• **Material supplied**
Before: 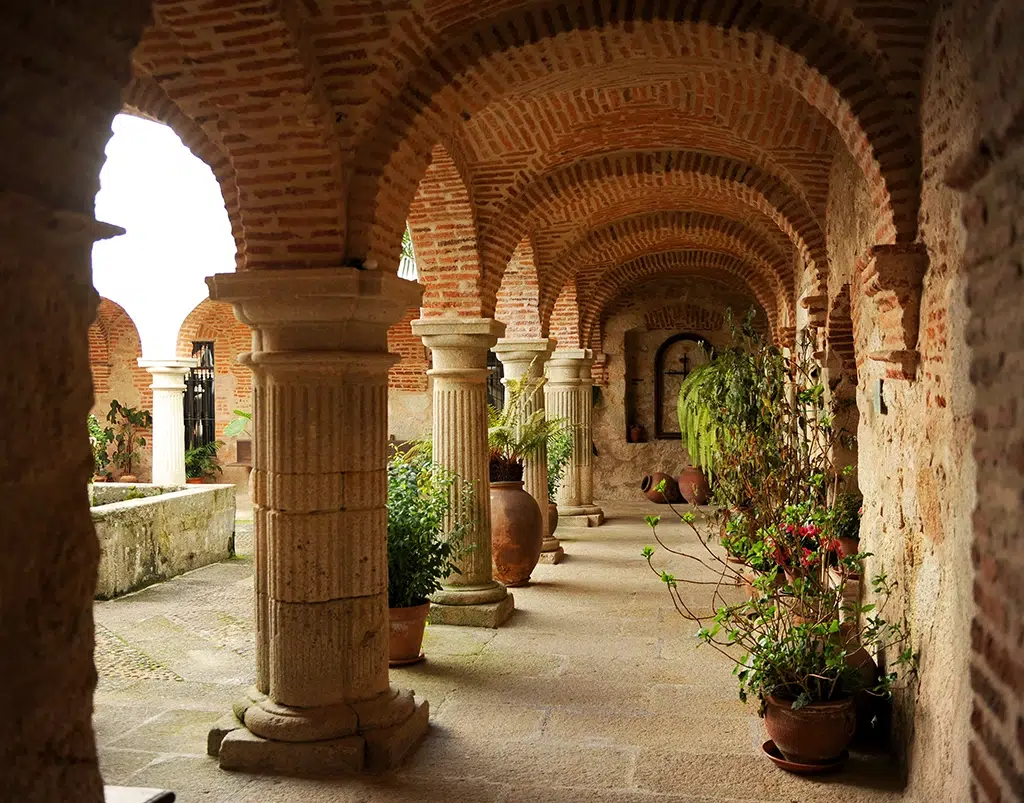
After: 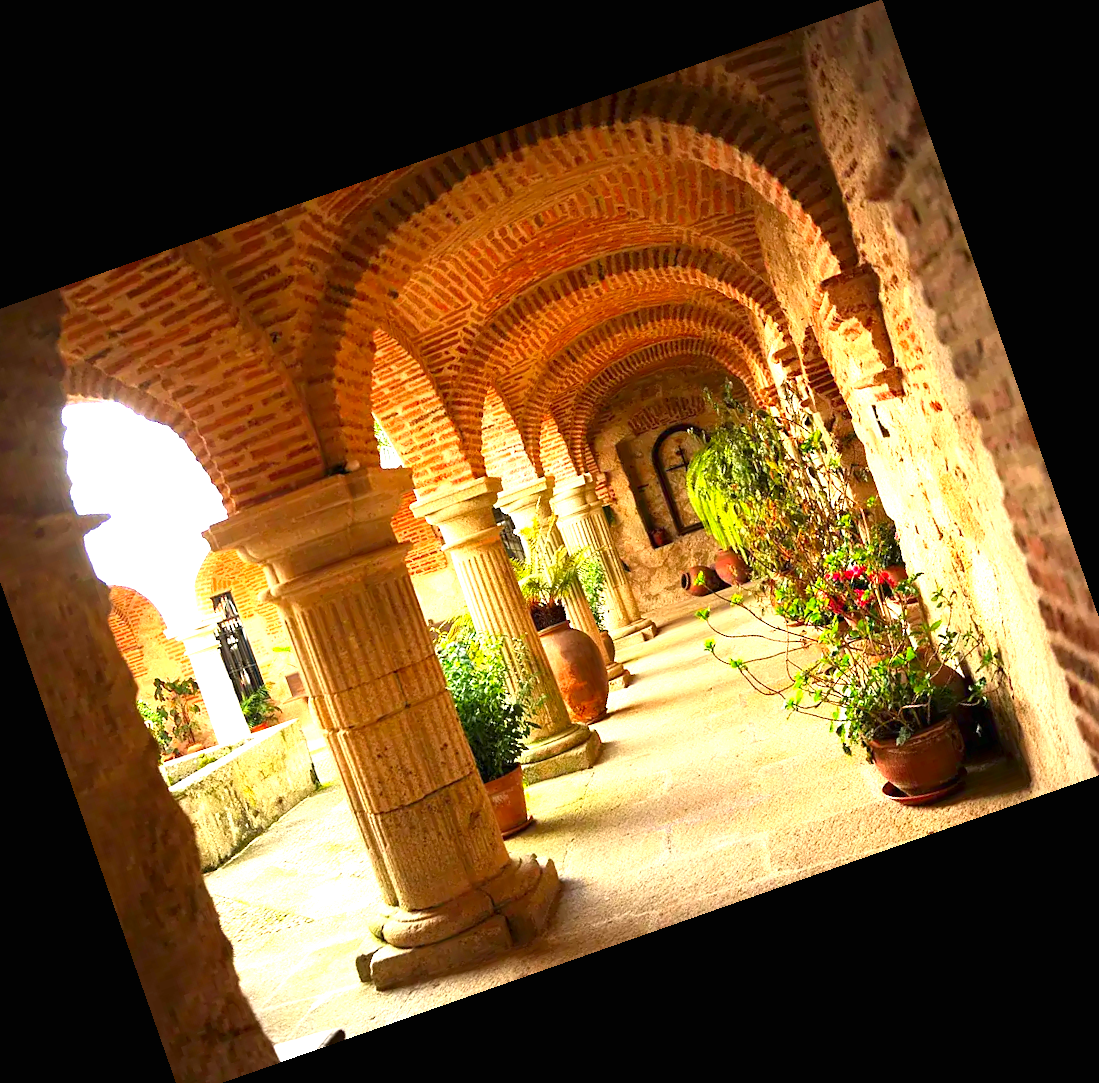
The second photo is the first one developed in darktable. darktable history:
exposure: black level correction 0, exposure 1.493 EV, compensate highlight preservation false
crop and rotate: angle 19.33°, left 6.857%, right 3.918%, bottom 1.166%
tone curve: curves: ch0 [(0, 0) (0.003, 0.003) (0.011, 0.012) (0.025, 0.026) (0.044, 0.046) (0.069, 0.072) (0.1, 0.104) (0.136, 0.141) (0.177, 0.184) (0.224, 0.233) (0.277, 0.288) (0.335, 0.348) (0.399, 0.414) (0.468, 0.486) (0.543, 0.564) (0.623, 0.647) (0.709, 0.736) (0.801, 0.831) (0.898, 0.921) (1, 1)], color space Lab, independent channels, preserve colors none
contrast brightness saturation: brightness -0.023, saturation 0.345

• **What you need to do**
Tally the lines in the rows above that contain the string "false", treating uppercase and lowercase as different. Reply with the number alone.

• **Task output**
1